* [ПОСТАВЛЕННАЯ ЗАДАЧА 1]
Что, согласно отрывку о Татарске, есть даже в самом центре города как примета места?
* [ПОСТАВЛЕННАЯ ЗАДАЧА 2]
Повторите слово в слово часть отрывка о Татарске: от слов «Но тогда и двора» до слов «зелёных подстриженных берегах.» включительно.

* [ПРИВЕДЁННЫЙ ОТРЫВОК]
────────────────────
Но тогда и двора бы не было.
   И близких людей, с которыми преломили однажды первый подсолнух в жизни.
И дороги, вдоль которой раскинулись поля обращённых к солнцу зеркал.
   Ничего бы не было.

вторник, 12 августа 2025 г.

Тот Дом

   Теперь немного о Татарске. Если почти целый день ехать и ехать на запад от Новосибирска, то область вокруг будет всё та же - Новосибирская. Она даже к вечеру ещё немного подрастянется, удлиняя и без того бесконечные километры. Тут как раз и выручит город Татарск. На карте он маленький, и в жизни невелик. Начинается с домиков, со стоящей в длинных канавах, как каналах, вечной воды. И даже в самом центре такая будет, как примета места - мини-речка в зелёных подстриженных берегах.
   Будет здесь и приметная башня с часами. И гостиница с местами в любое время дня и года. Старые добрые ключи от номера, ковровая дорожка во весь коридор. На стенах фотокартины в рамках, хоть и не с нимфой, но тоже про природу. Да, ещё. У нас народу сейчас мало, поэтому завтрак готовим индивидуально. Вам на какое время?
   Окно в номере затянуто сеткой от комаров, но двое или трое сквозь неё как-то обязательно прокрадутся. Об этом станет известно только на рассвете. А пока всякий проезжающий человек, проверив предварительно горячую воду в кране (есть!), бросится на кровать и подумает сердечно, искренне: "Хорошо!"
   Неподалёку простучит поезд, скажет что-то на своём железнодорожном наречии бессонный диспетчер... А хорошо ведь!
   Но полежать как следует можно и после. Сейчас нужно встать и пойти смотреть Дом. Я знаю Дом.
────────────────────
* [ИСХОДНЫЕ ДАННЫЕ]
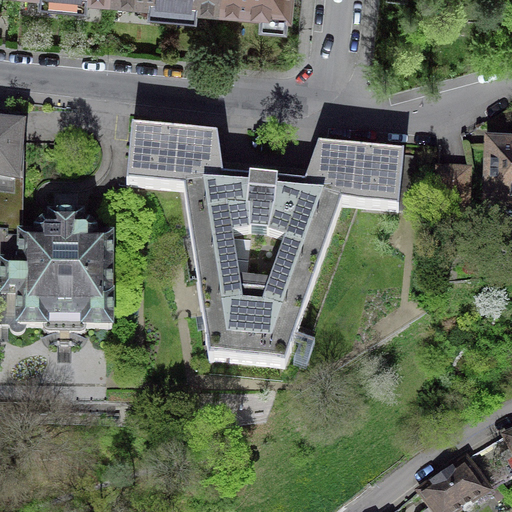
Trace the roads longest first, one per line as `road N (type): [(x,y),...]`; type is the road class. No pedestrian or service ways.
road 1 (residential): [(0,71),(278,98),(318,85)]
road 2 (residential): [(511,84),(428,111),(375,113),(318,85)]
road 3 (residential): [(511,409),(361,511)]
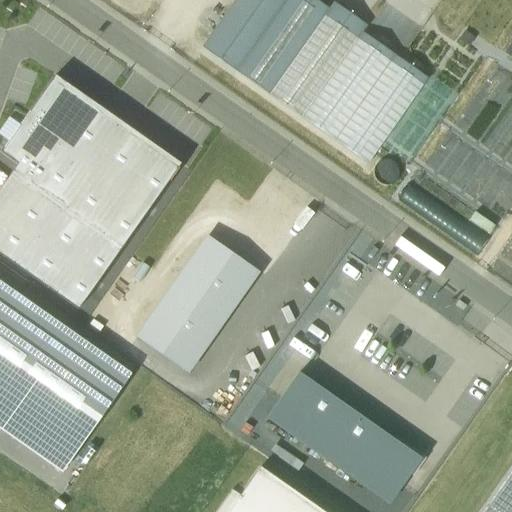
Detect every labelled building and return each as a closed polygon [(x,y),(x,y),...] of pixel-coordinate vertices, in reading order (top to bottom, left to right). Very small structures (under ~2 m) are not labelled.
[(237,0),(201,52),(368,169),(427,84),(361,37),(366,29),(332,6),(327,13),(309,0),(237,0)] [(0,189),(0,256),(77,310),(179,163),(53,77),(2,150),(19,162),(0,189)] [(191,259),(204,234),(184,224),(171,249),(191,259)] [(256,273),(207,239),(137,338),(186,373),(256,273)] [(130,376),(0,282),(0,427),(61,472),(130,376)] [(419,460),(297,374),(265,420),(387,505),(419,460)] [(323,511),(260,466),(227,511),(323,511)] [(511,511),(511,473),(485,511),(511,511)]
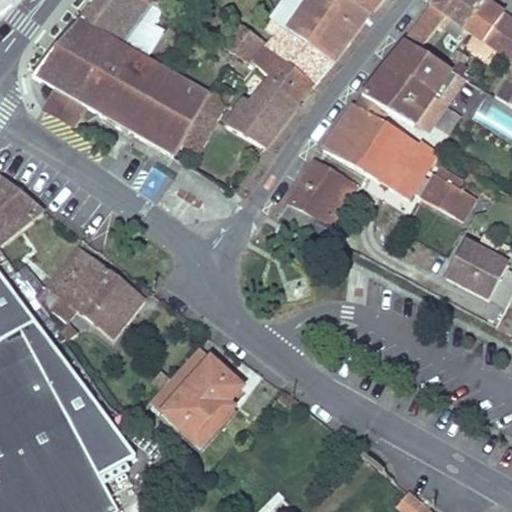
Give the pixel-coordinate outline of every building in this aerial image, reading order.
[(155,26),(164,13),(152,6),(142,0),(94,0),(79,20),(149,60),(165,33),(155,26)] [(156,0),(152,6),(164,13),(172,0),(156,0)] [(272,20),(333,66),(369,16),(346,0),(284,0),(277,12),(271,19),(272,20)] [(346,0),(369,16),(381,0),(346,0)] [(438,0),(433,7),(406,44),(419,52),(438,25),(456,0),(438,0)] [(481,0),(456,0),(438,25),(444,30),(450,21),(463,30),(484,3),(485,2),(481,0)] [(483,44),(502,17),(503,15),(484,3),(463,30),(473,37),(466,48),(487,62),(495,52),(483,44)] [(511,22),(502,17),(483,44),(495,52),(510,62),(511,58),(511,22)] [(95,115),(173,160),(183,144),(188,136),(201,114),(212,96),(149,60),(79,20),(31,78),(56,92),(59,94),(82,107),(85,109),(95,115)] [(278,38),(269,49),(312,88),(313,89),(333,66),(272,20),(266,29),(278,38)] [(444,30),(442,32),(455,41),(463,30),(450,21),(444,30)] [(236,24),(222,47),(250,62),(263,45),(264,43),(236,24)] [(382,72),(362,98),(387,114),(414,128),(416,125),(434,100),(439,104),(458,77),(451,73),(419,52),(406,44),(382,72)] [(269,49),(255,66),(271,81),(298,105),(312,88),(269,49)] [(511,71),(495,98),(510,107),(511,103),(511,71)] [(434,100),(416,125),(430,133),(465,81),(458,77),(439,104),(434,100)] [(227,129),(264,151),(298,106),(298,105),(271,81),(252,105),(247,102),(227,129)] [(212,96),(201,114),(217,124),(234,95),(218,86),(212,96)] [(52,106),(59,94),(56,92),(45,111),(73,128),(85,109),(82,107),(75,119),(52,106)] [(82,107),(59,94),(52,106),(75,119),(82,107)] [(362,98),(355,106),(381,123),(387,114),(362,98)] [(355,106),(323,152),(368,178),(396,132),(381,123),(355,106)] [(201,114),(188,136),(205,145),(217,124),(201,114)] [(420,147),(396,132),(368,178),(409,202),(438,156),(438,154),(421,144),(420,147)] [(188,136),(183,144),(201,155),(205,145),(188,136)] [(316,163),(281,217),(331,241),(336,231),(334,229),(358,186),(316,163)] [(439,169),(421,201),(463,223),(476,201),(458,190),(462,183),(439,169)] [(0,178),(0,246),(44,212),(0,178)] [(508,267),(464,245),(446,280),(489,302),(501,280),(508,267)] [(91,265),(75,253),(48,287),(64,299),(62,300),(77,311),(113,340),(143,301),(93,262),(91,265)] [(35,301),(36,302),(44,291),(25,269),(17,275),(35,301)] [(0,276),(0,511),(116,511),(98,478),(104,474),(116,468),(135,458),(0,276)] [(489,302),(504,310),(511,296),(511,286),(501,280),(489,302)] [(52,313),(66,324),(77,311),(62,300),(52,313)] [(70,327),(61,334),(67,343),(69,344),(77,338),(70,327)] [(241,389),(198,350),(151,404),(199,447),(215,430),(209,425),(227,404),(241,389)] [(168,382),(161,376),(154,383),(161,389),(168,382)] [(215,430),(233,409),(227,404),(209,425),(215,430)] [(121,477),(116,468),(104,474),(109,483),(121,477)] [(408,511),(417,502),(409,495),(397,508),(402,511),(408,511)] [(428,511),(417,502),(408,511),(428,511)]
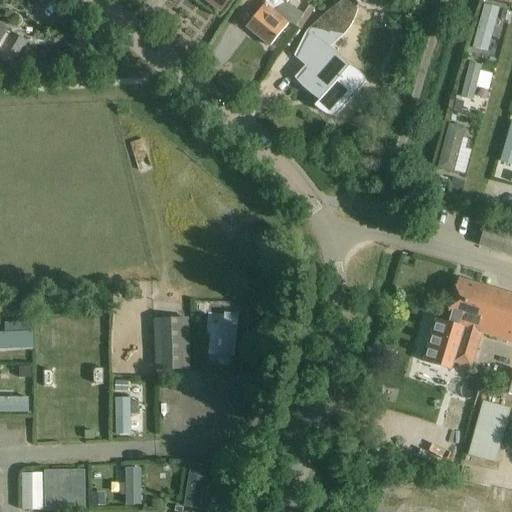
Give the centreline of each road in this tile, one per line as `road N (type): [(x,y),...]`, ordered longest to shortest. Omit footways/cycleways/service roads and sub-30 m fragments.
────────────────────
* [ПОЛНЫЙ ОТВЕТ 1]
Мини-речка в зелёных подстриженных берегах.

* [ПОЛНЫЙ ОТВЕТ 2]
Но тогда и двора бы не было.
   И близких людей, с которыми преломили однажды первый подсолнух в жизни.
И дороги, вдоль которой раскинулись поля обращённых к солнцу зеркал.
   Ничего бы не было.

вторник, 12 августа 2025 г.

Тот Дом

   Теперь немного о Татарске. Если почти целый день ехать и ехать на запад от Новосибирска, то область вокруг будет всё та же - Новосибирская. Она даже к вечеру ещё немного подрастянется, удлиняя и без того бесконечные километры. Тут как раз и выручит город Татарск. На карте он маленький, и в жизни невелик. Начинается с домиков, со стоящей в длинных канавах, как каналах, вечной воды. И даже в самом центре такая будет, как примета места - мини-речка в зелёных подстриженных берегах.